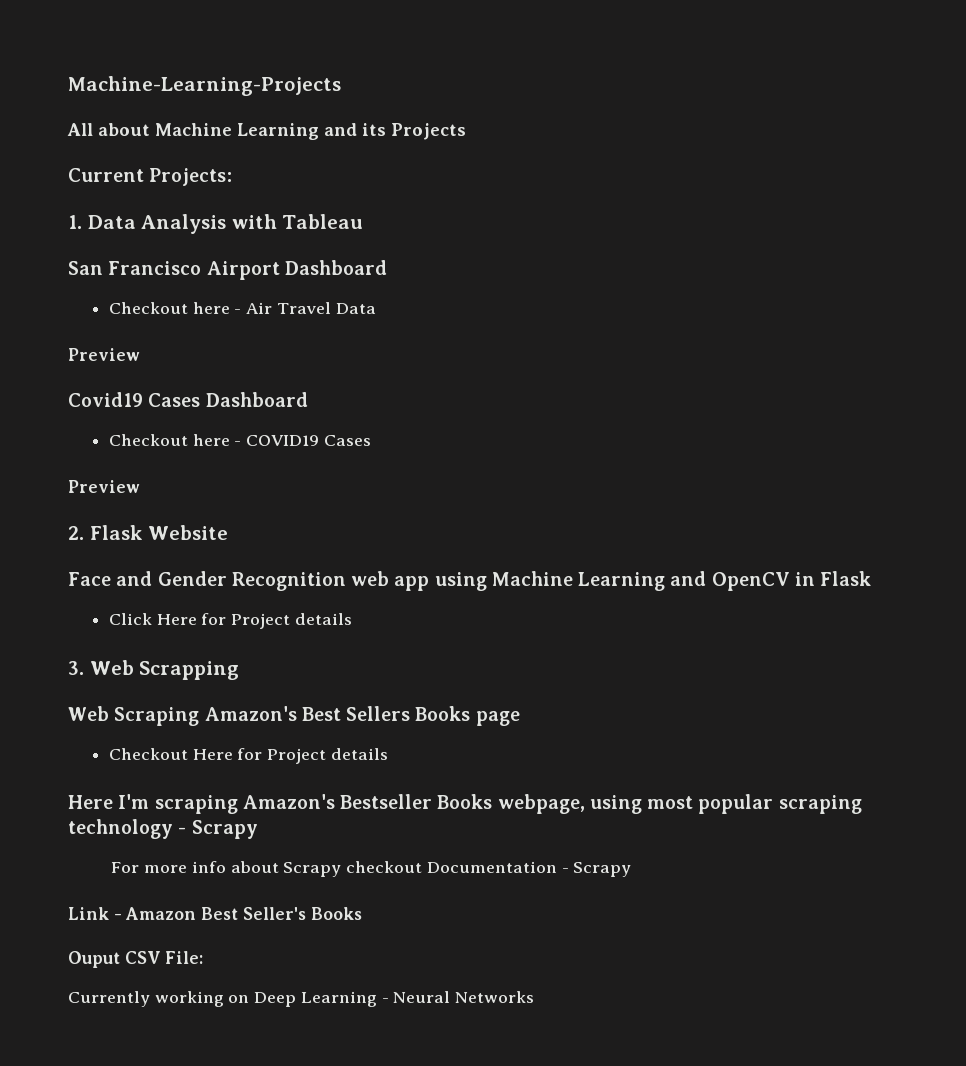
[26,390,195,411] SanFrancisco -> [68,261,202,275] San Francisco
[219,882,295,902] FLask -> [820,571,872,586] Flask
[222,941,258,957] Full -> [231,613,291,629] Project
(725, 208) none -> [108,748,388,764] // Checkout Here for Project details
==
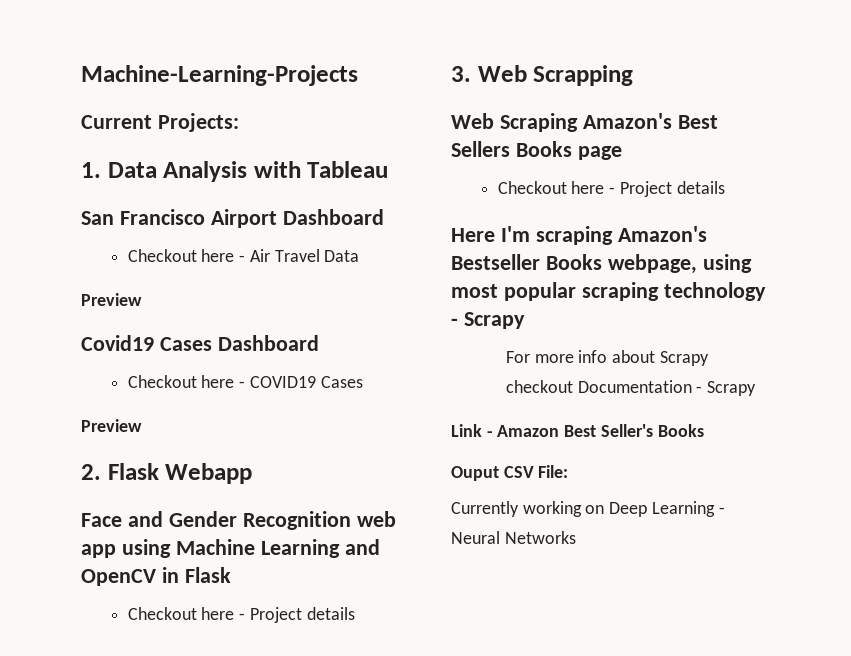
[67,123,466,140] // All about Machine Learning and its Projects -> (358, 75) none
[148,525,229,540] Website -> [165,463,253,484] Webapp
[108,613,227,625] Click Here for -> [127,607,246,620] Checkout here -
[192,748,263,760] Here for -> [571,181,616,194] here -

Work to complete –
Using only the listing above, restate exactly the lines from the line containing "[67,123,466,140] // All" through the line containing "[192,748,263,760] Here for", both included.

Task output –
[67,123,466,140] // All about Machine Learning and its Projects -> (358, 75) none
[148,525,229,540] Website -> [165,463,253,484] Webapp
[108,613,227,625] Click Here for -> [127,607,246,620] Checkout here -
[192,748,263,760] Here for -> [571,181,616,194] here -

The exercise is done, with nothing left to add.